Choosing Partitioning Keys: For ETL or Reporting?

This is one of the recursive thought processes that has been spun off from considering ways of optimizing the fast refresh of multiple materialized views: I must now be at a recursive depth well into double figures because I cannot recall how I got here at all. Anyway …

I was just browsing the 10gR2 documentation, and noticed the following comments here:

“The partitioning scheme of the data warehouse is often crucial in determining the efficiency of refresh operations in the data warehouse load process. In fact, the load process is often the primary consideration in choosing the partitioning scheme of data warehouse tables and indexes.

The partitioning scheme of the largest data warehouse tables (for example, the fact table in a star schema) should be based upon the loading paradigm of the data warehouse.”

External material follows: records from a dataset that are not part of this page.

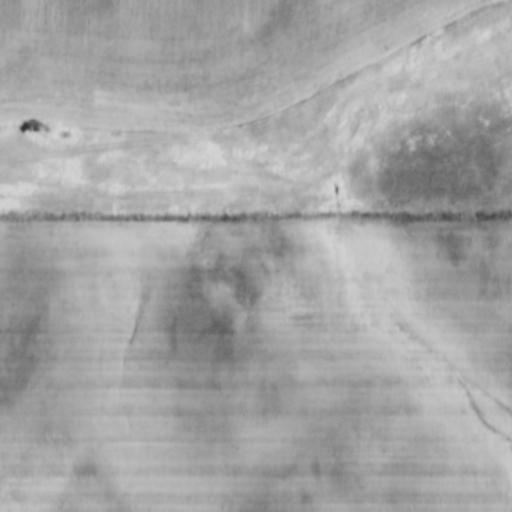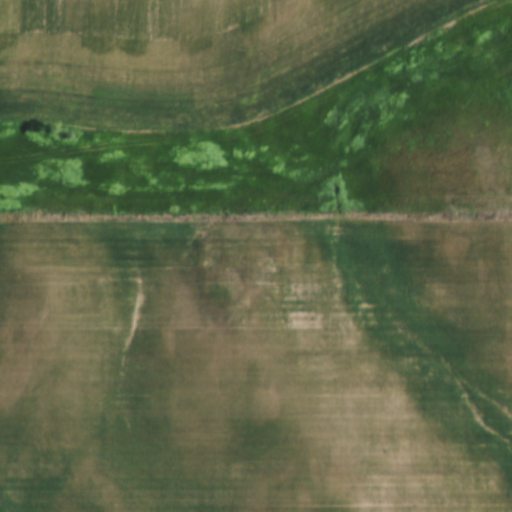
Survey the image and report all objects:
road: (255, 194)
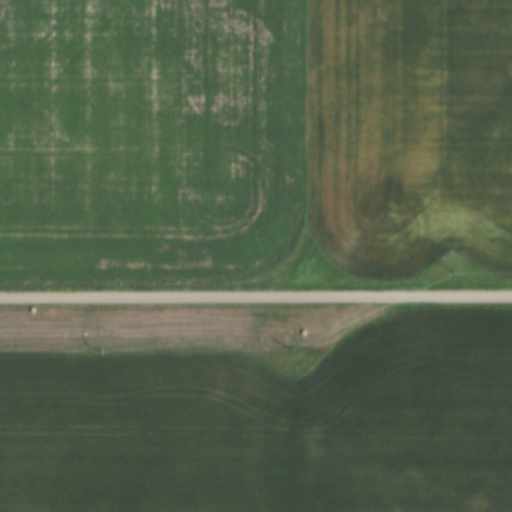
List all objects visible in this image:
road: (255, 288)
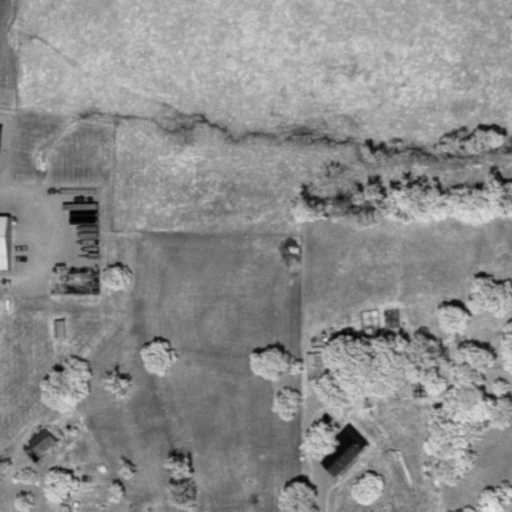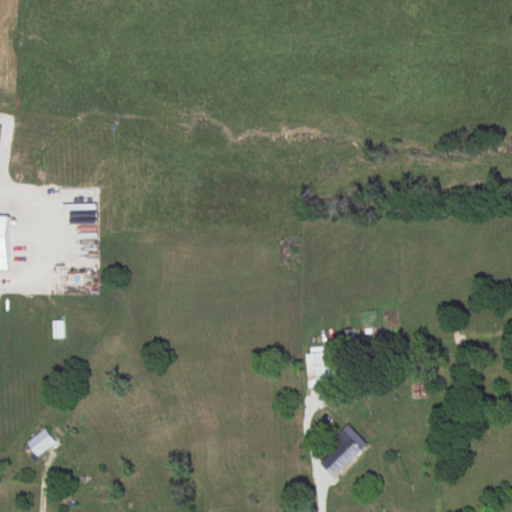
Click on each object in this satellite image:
building: (5, 244)
building: (58, 332)
building: (324, 372)
building: (42, 444)
building: (347, 453)
road: (320, 497)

I have no argument with “The partitioning scheme … is often crucial in determining the efficiency of refresh operations …”, nor with “… the load process is often the primary consideration in choosing the partitioning scheme …”: the former statement is self-evidently true and I’m sure that the latter is also true. However I do have a problem with, “The partitioning scheme … should be based upon the loading paradigm …”. This strikes me as being not a very well thought-out piece of advice that depends more on an appeal to historical precedent or coincidence than it does to a rational design process. And it neglects the critical point that the partitioning scheme is always crucial in determining the efficiency of reporting operations.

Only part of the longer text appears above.